Action item
Look through the material below and report every line that includes "down".

Records for processing
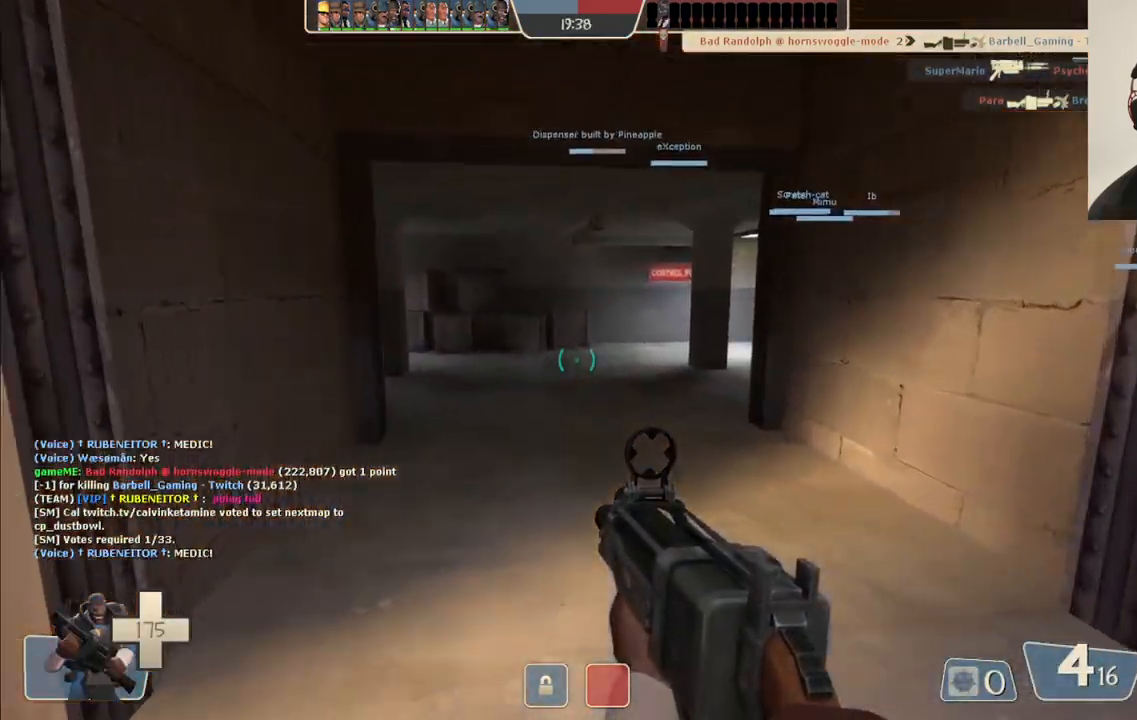
{"buttons": [], "left_stick": "up", "right_stick": "right", "events": [[483, "right_stick", "right"]]}
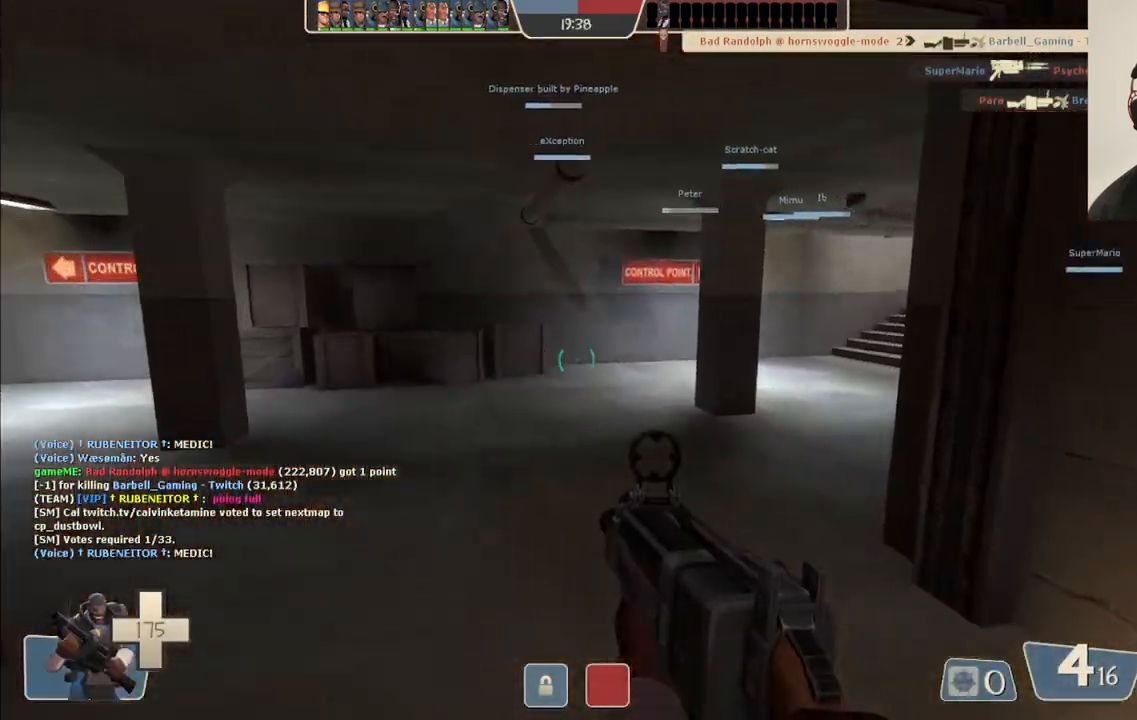
{"buttons": [], "left_stick": "up", "right_stick": "center", "events": [[133, "right_stick", "center"], [333, "right_stick", "right"], [433, "right_stick", "center"]]}
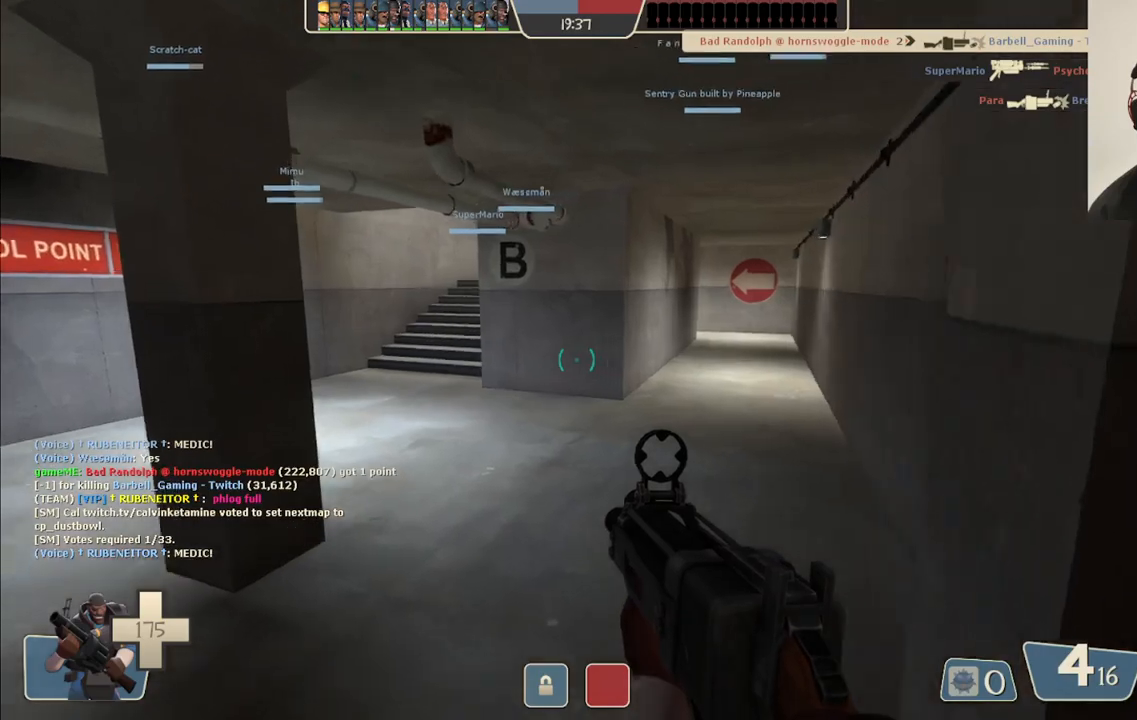
{"buttons": [], "left_stick": "up-right", "right_stick": "center", "events": [[67, "SQUARE", "down"], [133, "SQUARE", "up"], [217, "SQUARE", "down"], [217, "left_stick", "up-right"], [283, "SQUARE", "up"], [367, "SQUARE", "down"], [450, "SQUARE", "up"]]}
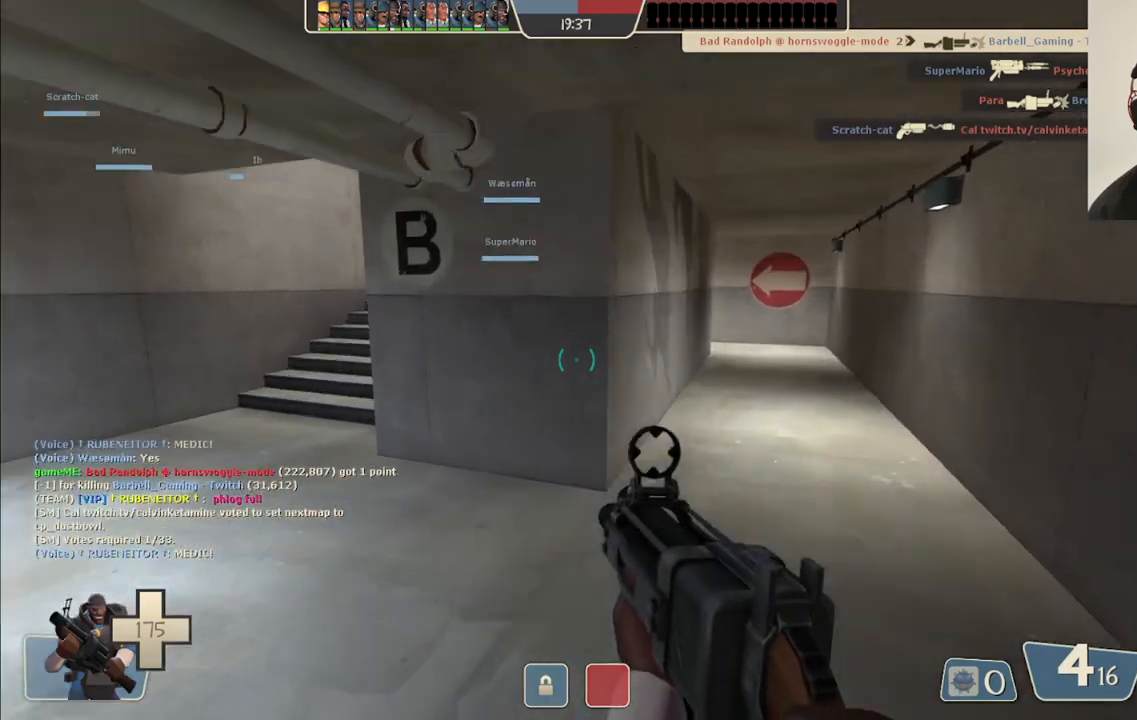
{"buttons": ["SQUARE"], "left_stick": "up-right", "right_stick": "center", "events": [[33, "SQUARE", "down"], [100, "SQUARE", "up"], [200, "SQUARE", "down"], [250, "SQUARE", "up"], [350, "SQUARE", "down"], [400, "SQUARE", "up"], [500, "SQUARE", "down"]]}
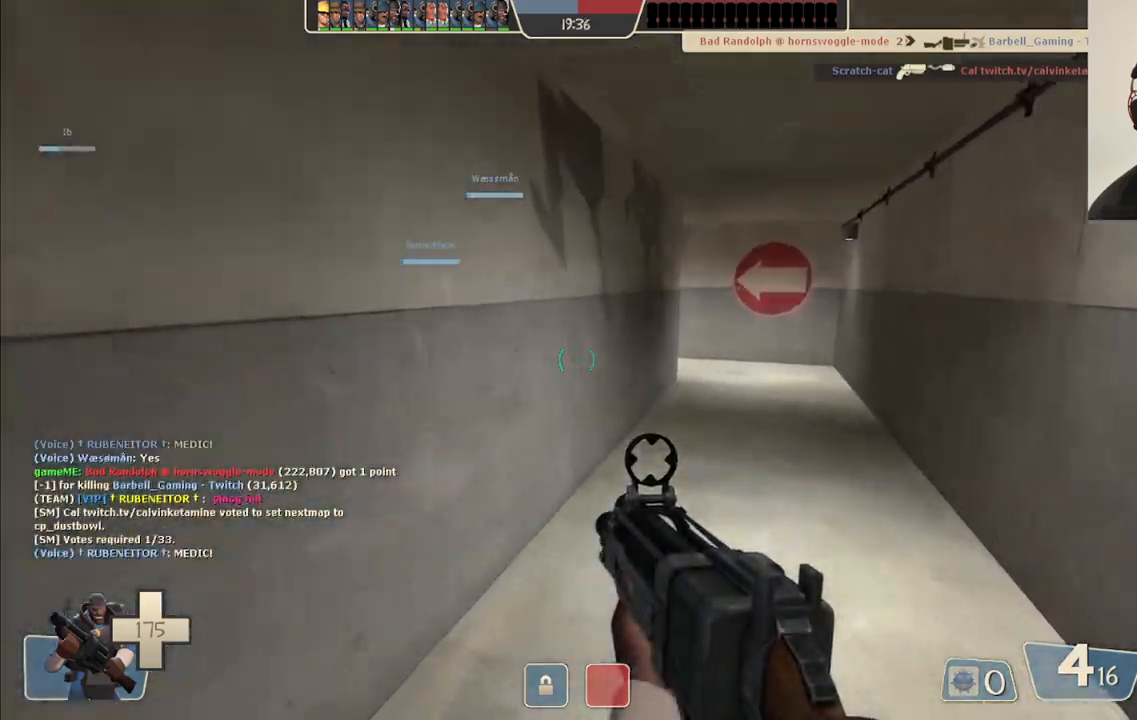
{"buttons": [], "left_stick": "up-right", "right_stick": "center", "events": [[67, "SQUARE", "up"]]}
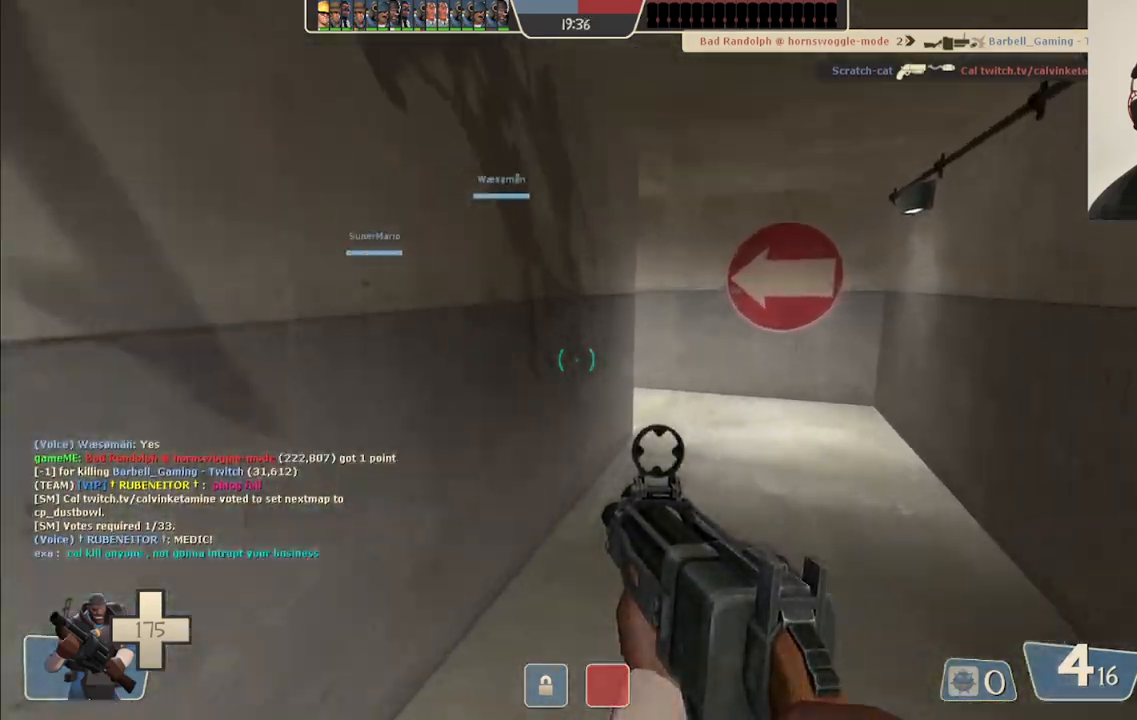
{"buttons": [], "left_stick": "up-right", "right_stick": "center", "events": []}
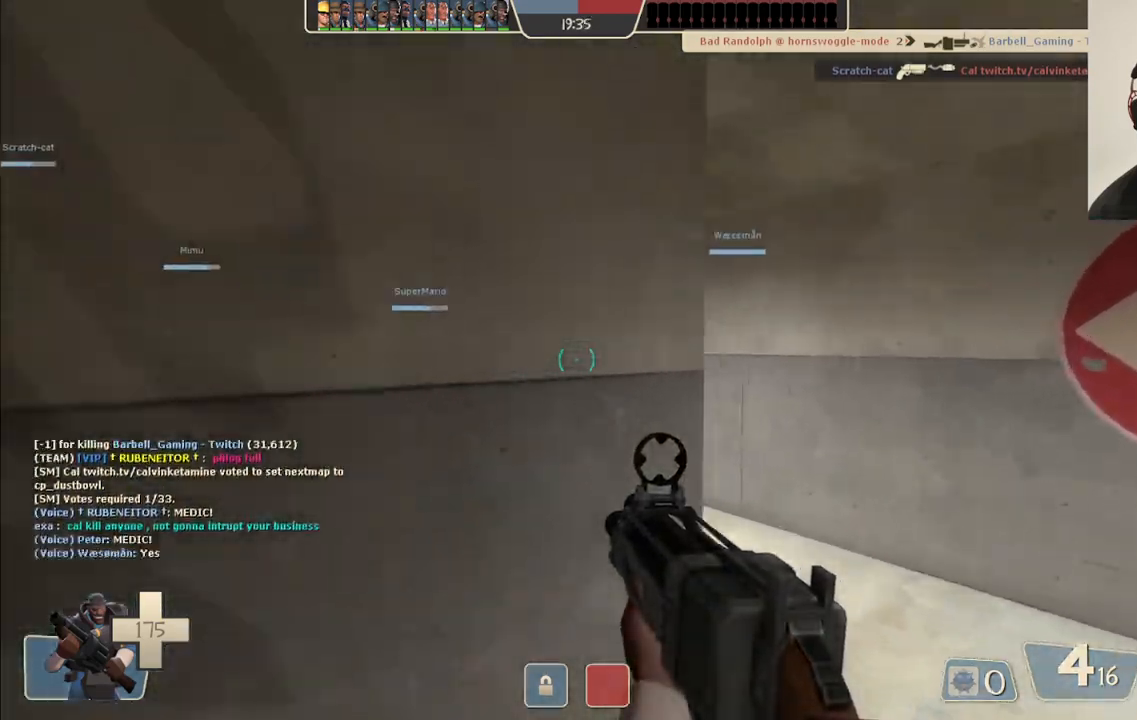
{"buttons": [], "left_stick": "up", "right_stick": "left", "events": [[133, "SQUARE", "down"], [167, "SQUARE", "up"], [217, "left_stick", "up"], [267, "SQUARE", "down"], [317, "SQUARE", "up"], [467, "right_stick", "left"]]}
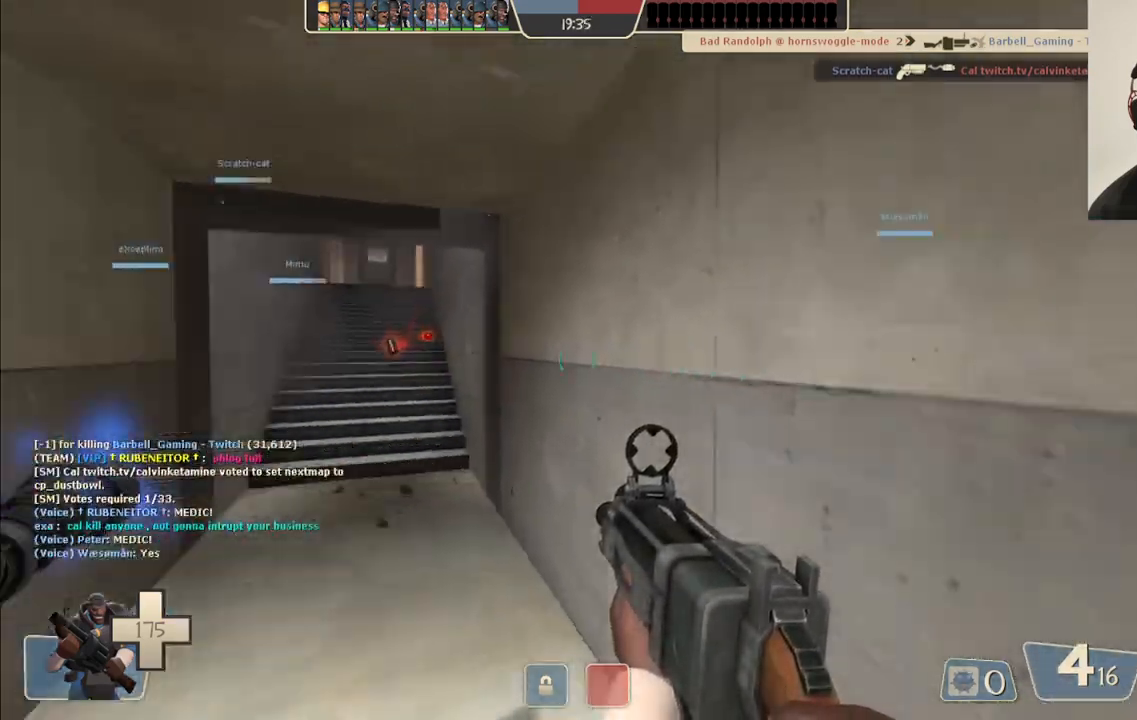
{"buttons": ["SQUARE"], "left_stick": "up-right", "right_stick": "center", "events": [[117, "right_stick", "center"], [200, "SQUARE", "down"], [267, "SQUARE", "up"], [367, "SQUARE", "down"], [417, "SQUARE", "up"], [417, "left_stick", "up-right"], [500, "SQUARE", "down"]]}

Answer to the exercise
{"buttons": [], "left_stick": "up-right", "right_stick": "center", "events": [[67, "SQUARE", "down"], [133, "SQUARE", "up"], [217, "SQUARE", "down"], [217, "left_stick", "up-right"], [283, "SQUARE", "up"], [367, "SQUARE", "down"], [450, "SQUARE", "up"]]}
{"buttons": ["SQUARE"], "left_stick": "up-right", "right_stick": "center", "events": [[33, "SQUARE", "down"], [100, "SQUARE", "up"], [200, "SQUARE", "down"], [250, "SQUARE", "up"], [350, "SQUARE", "down"], [400, "SQUARE", "up"], [500, "SQUARE", "down"]]}
{"buttons": [], "left_stick": "up", "right_stick": "left", "events": [[133, "SQUARE", "down"], [167, "SQUARE", "up"], [217, "left_stick", "up"], [267, "SQUARE", "down"], [317, "SQUARE", "up"], [467, "right_stick", "left"]]}
{"buttons": ["SQUARE"], "left_stick": "up-right", "right_stick": "center", "events": [[117, "right_stick", "center"], [200, "SQUARE", "down"], [267, "SQUARE", "up"], [367, "SQUARE", "down"], [417, "SQUARE", "up"], [417, "left_stick", "up-right"], [500, "SQUARE", "down"]]}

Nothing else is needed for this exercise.